Future Features/Known Issues

EUC input can only handle 2-byte EUC, but future versions will handle 3-byte characters as well.
Improved the efficiency of the dictionary implementation

Major refactoring to make the code easier to read and improve compile time a little
Added the ability to select -out eda for compatibility with the Eda parser

Added the -wsconst option, making it possible to not segment some character types (e.g. "-wsconst D" prevents segmentation of digits)

Normalization of half-width characters
Model updated for better accuracy
Added a new input option to take tokenized text with no tags, which is the default when using the -nows tag
Other minor bug fixes

Made it possible to train using feature files as described on the training page.
Fixed a bug with the "-nounk" option.

Made it possible to estimate multiple tags at one time, and combined the default POS and pronunciation models into a single model.
Added support for the global tagging model described in the ACL 2011 paper.
Fixed a bug that caused a confidence of 100 for some probabilistic models.

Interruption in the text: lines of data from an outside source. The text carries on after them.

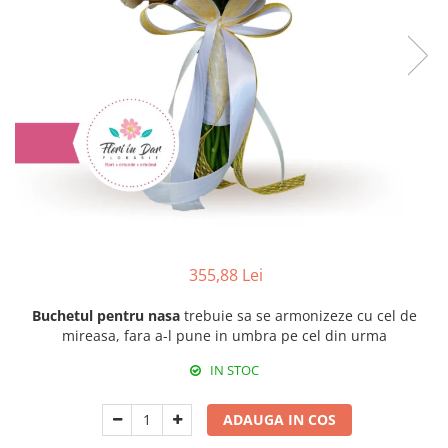
355,88 Lei
Buchetul pentru nasa
trebuie sa se armonizeze cu cel de
mireasa, fara a-l pune in umbra pe cel din urma
IN STOC
ADAUGA IN COS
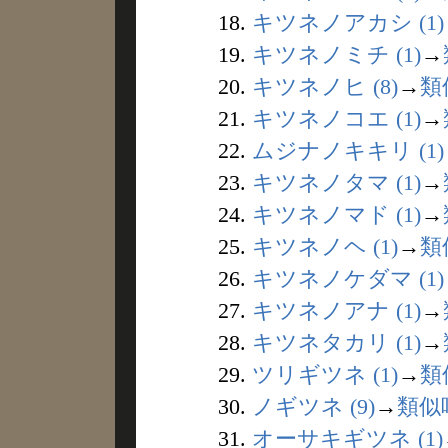
18.
キツネノアカシ (1)
19.
キツネノミチ (1)
→
20.
キツネノヒ (8)
→
類
21.
キツネノコエ (1)
→
22.
ムジナノキキリ (1)
23.
キツネノタマ (1)
→
24.
キツネノマド (1)
→
25.
キツネノヘ (1)
→
類
26.
キツネノケダマ (1)
27.
キツネノアナ (1)
→
28.
キツネタカリ (1)
→
29.
ツリギツネ (1)
→
類
30.
ノギツネ (9)
→
類似
31.
オーサキギツネ (1)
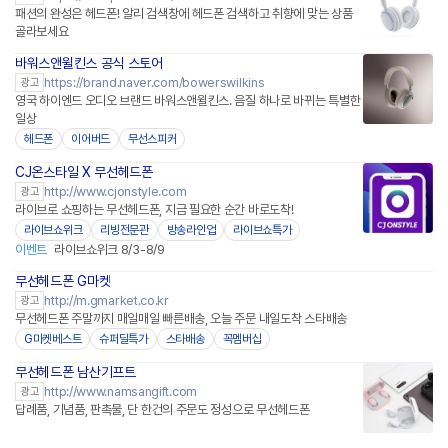
패션의 완성은 헤드폰! 알리 검색창에 헤드폰 검색하고 취향에 맞는 상품
골라보세요
바워스앤윌킨스 공식 스토어
네이버페이 플러스
https://brand.naver.com/bowerswilkins
광고
영국 하이엔드 오디오 브랜드 바워스앤윌킨스. 음질 하나로 바뀌는 특별한
일상
헤드폰
이어버드
무선스피커
CJ온스타일 X 무선헤드폰
네이버페이
http://www.cjonstyle.com
광고
라이브로 쇼핑하는 무선헤드폰, 지금 필요한 순간 바로도착!
라이브쇼위크
리빙전문관
방송라인업
라이브쇼특가
이벤트
라이브쇼위크 8/3-8/9
무선헤드폰 G마켓
http://m.gmarket.co.kr
광고
무선헤드폰 주말까지 매일매일 빠른배송, 오늘 주문 내일도착 스타배송
G마켓베스트
슈퍼딜특가
스타배송
꼭멤버십
무선헤드폰 남산기프트
http://www.namsangift.com
광고
답례품, 기념품, 판촉물, 단 한건의 주문도 정성으로 무선헤드폰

Added an API for programmatic access to KyTea
Upgrade LIBLINEAR to version 1.7 to allow for improved logistic regression (-solver 7), and updated the models on the models page
Allowed for the specification of the separator between words and tags using options (details here)
Made support for a default tag (-deftag) when no tag candidates are generated, which is set to "/UNK" by default.
Made it possible to tune the cost parameter (-cost) for the SVM or LR training.
Added a -debug option that allows the printing of more details for analyzing KyTea's results.
Changes in the text model format to make it easier to read (feature weights are now written directly below their names).
Quantization is now disabled by default, which will reduce speed but increase stability when training models. It can be re-enabled by using the --enable-quantize option of the configure script.

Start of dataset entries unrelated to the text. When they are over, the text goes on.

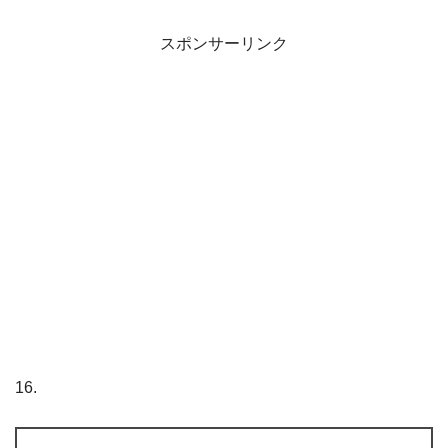
スポンサーリンク
16.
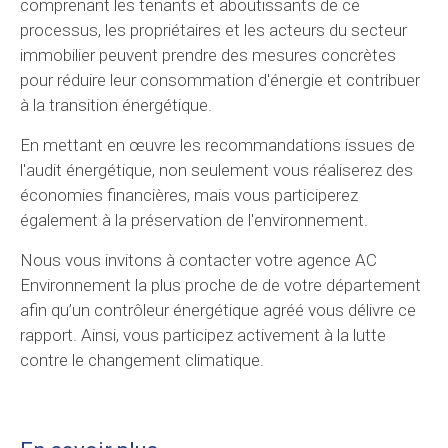
comprenant les tenants et aboutissants de ce
processus, les propriétaires et les acteurs du secteur
immobilier peuvent prendre des mesures concrètes
pour réduire leur consommation d'énergie et contribuer
à la transition énergétique.
En mettant en œuvre les recommandations issues de
l'audit énergétique, non seulement vous réaliserez des
économies financières, mais vous participerez
également à la préservation de l'environnement.
Nous vous invitons à contacter votre agence AC
Environnement la plus proche de de votre département
afin qu’un contrôleur énergétique agréé vous délivre ce
rapport. Ainsi, vous participez activement à la lutte
contre le changement climatique.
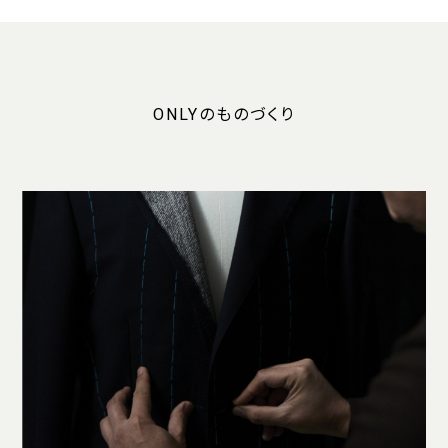
ONLYのものづくり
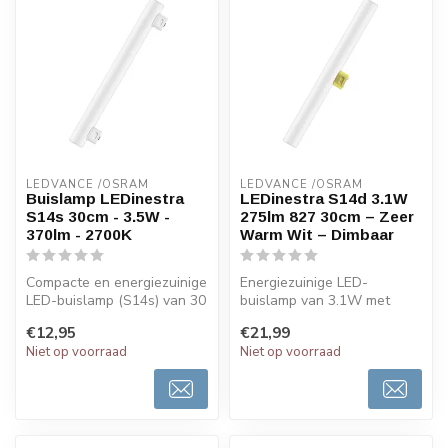
LEDVANCE /OSRAM 
LEDVANCE /OSRAM 
Buislamp LEDinestra
LEDinestra S14d 3.1W
S14s 30cm - 3.5W -
275lm 827 30cm – Zeer
370lm - 2700K
Warm Wit – Dimbaar
Compacte en energiezuinige
Energiezuinige LED-
LED-buislamp (S14s) van 30
buislamp van 3.1W met
cm lang met warm wit licht...
S14d-fitting, 275 lumen
€12,95
€21,99
lichtopbrengst ...
Niet op voorraad
Niet op voorraad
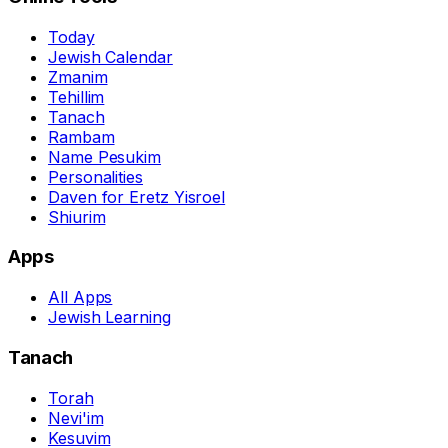
Today
Jewish Calendar
Zmanim
Tehillim
Tanach
Rambam
Name Pesukim
Personalities
Daven for Eretz Yisroel
Shiurim
Apps
All Apps
Jewish Learning
Tanach
Torah
Nevi'im
Kesuvim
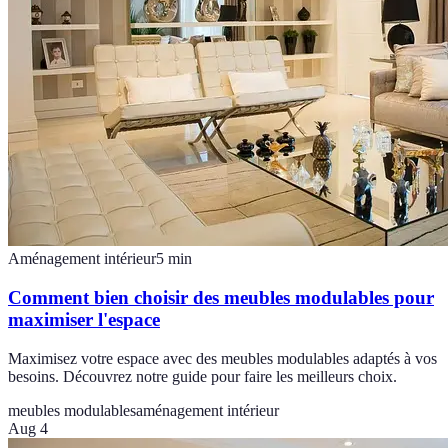
Aménagement intérieur
5
min
Comment bien choisir des meubles modulables pour
maximiser l'espace
Maximisez votre espace avec des meubles modulables adaptés à vos
besoins. Découvrez notre guide pour faire les meilleurs choix.
meubles modulables
aménagement intérieur
Aug 4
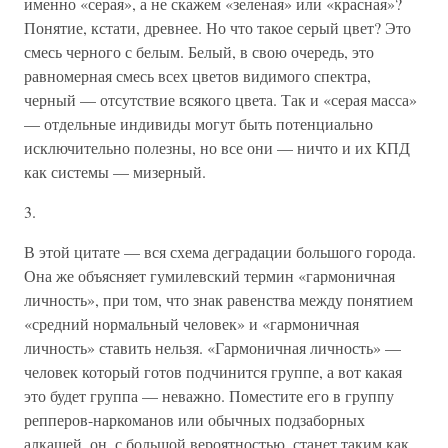
именно «серая», а не скажем «зеленая» или «красная»?
Понятие, кстати, древнее. Но что такое серый цвет? Это
смесь черного с белым. Белый, в свою очередь, это
равномерная смесь всех цветов видимого спектра,
черный — отсутствие всякого цвета. Так и «серая масса»
— отдельные индивиды могут быть потенциально
исключительно полезны, но все они — ничто и их КПД
как системы — мизерный.
3.
В этой цитате — вся схема деградации большого города.
Она же объясняет гумилевский термин «гармоничная
личность», при том, что знак равенства между понятием
«средний нормальный человек» и «гармоничная
личность» ставить нельзя. «Гармоничная личность» —
человек который готов подчинится группе, а вот какая
это будет группа — неважно. Поместите его в группу
репперов-наркоманов или обычных подзаборных
алкашей, он, с большой вероятностью, станет таким как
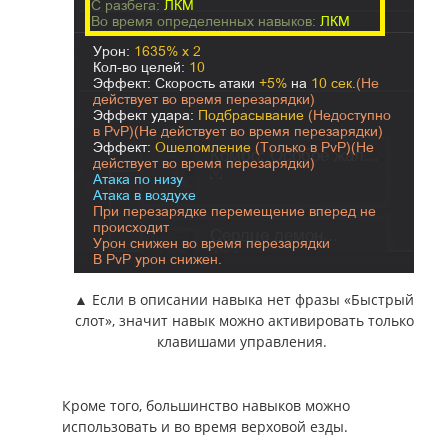
▲ Если в описании навыка нет фразы «Быстрый
слот», значит навык можно активировать только
клавишами управления.
Кроме того, большинство навыков можно
использовать и во время верховой езды.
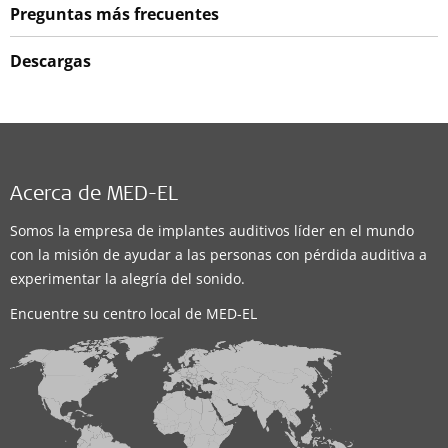
Preguntas más frecuentes
Descargas
Acerca de MED-EL
Somos la empresa de implantes auditivos líder en el mundo
con la misión de ayudar a las personas con pérdida auditiva a
experimentar la alegría del sonido.
Encuentre su centro local de MED-EL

Changed unknown word pronunciation from full search to beam search. The -unkbeam option was added. This should fix crashes due to long unknown words.
Probabilities were not properly output when using the "-out conf" option with a model trained with "-solver 6" (including the provided logisitic regression models). This was fixed.
Fixed a bug that didn't allow models to be trained with "-nope".
Confidence weighted output now has a single blank line after each sentence to ease processing.
Fixed a bug that caused dictionaries to not be read properly when not containing pronunciations.
Fixed a bug that broke models trained using the -modtext option.

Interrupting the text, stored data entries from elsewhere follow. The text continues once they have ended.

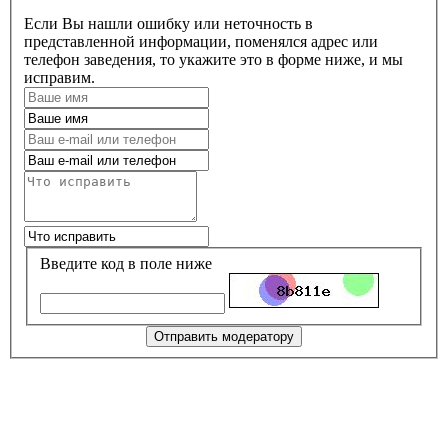
Если Вы нашли ошибку или неточность в
представленной информации, поменялся адрес или
телефон заведения, то укажите это в форме ниже, и мы
исправим.
Введите код в поле ниже
Отправить модератору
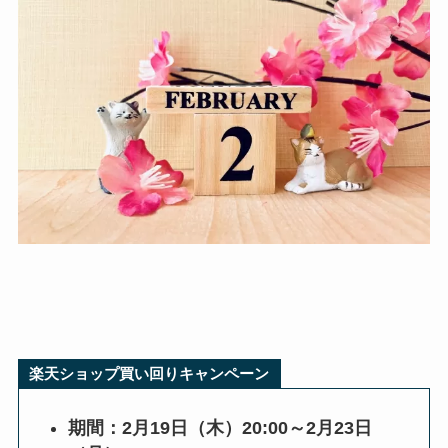
楽天ショップ買い回りキャンペーン
期間：2月19日（木）20:00～2月23日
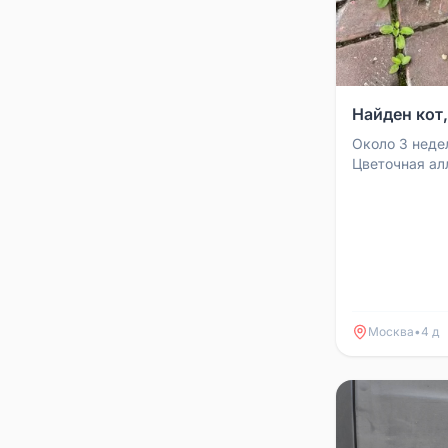
Найден кот
Около 3 недел
Цветочная ал
приходит туд
выглядит ухож
Москва
•
4 д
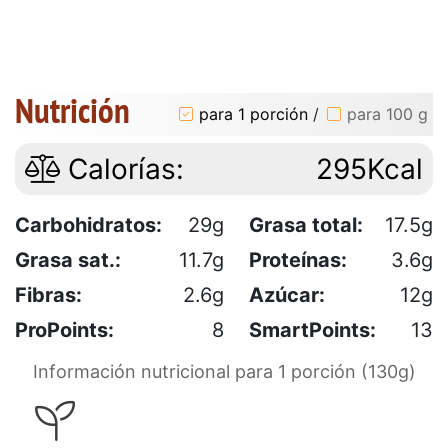
Nutrición
para 1 porción
/
para 100 g
Calorías:
295Kcal
Carbohidratos:
29g
Grasa total:
17.5g
Grasa sat.:
11.7g
Proteínas:
3.6g
Fibras:
2.6g
Azúcar:
12g
ProPoints:
8
SmartPoints:
13
Información nutricional para 1 porción (130g)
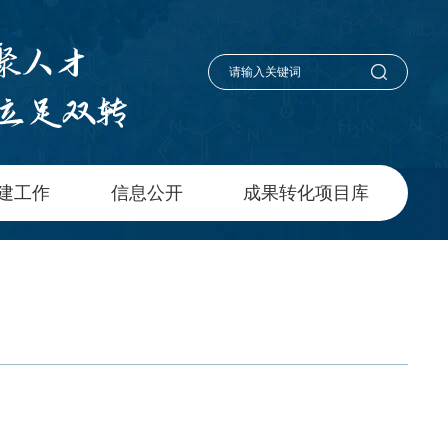
建工作
信息公开
成果转化项目库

When using multiple dictionaries, they are now treated as separate features (as opposed to a generic dictionary feature in the previous versions).
Update to the model file format (incompatible with version 0.0.3)
Partially annotated files may now use '?' in addition to ' ' for unlabeled boundaries (to express human annotator uncertainty).
Double spaces are handled as a single space in full annotation.
Escaped characters are allowed in annotated input.
The output of Logistic regression now reflects probabilities.
A model is now included with the package, and the model can be specified using an environmental variable.
Added the ability to output multiple answers in order of preference.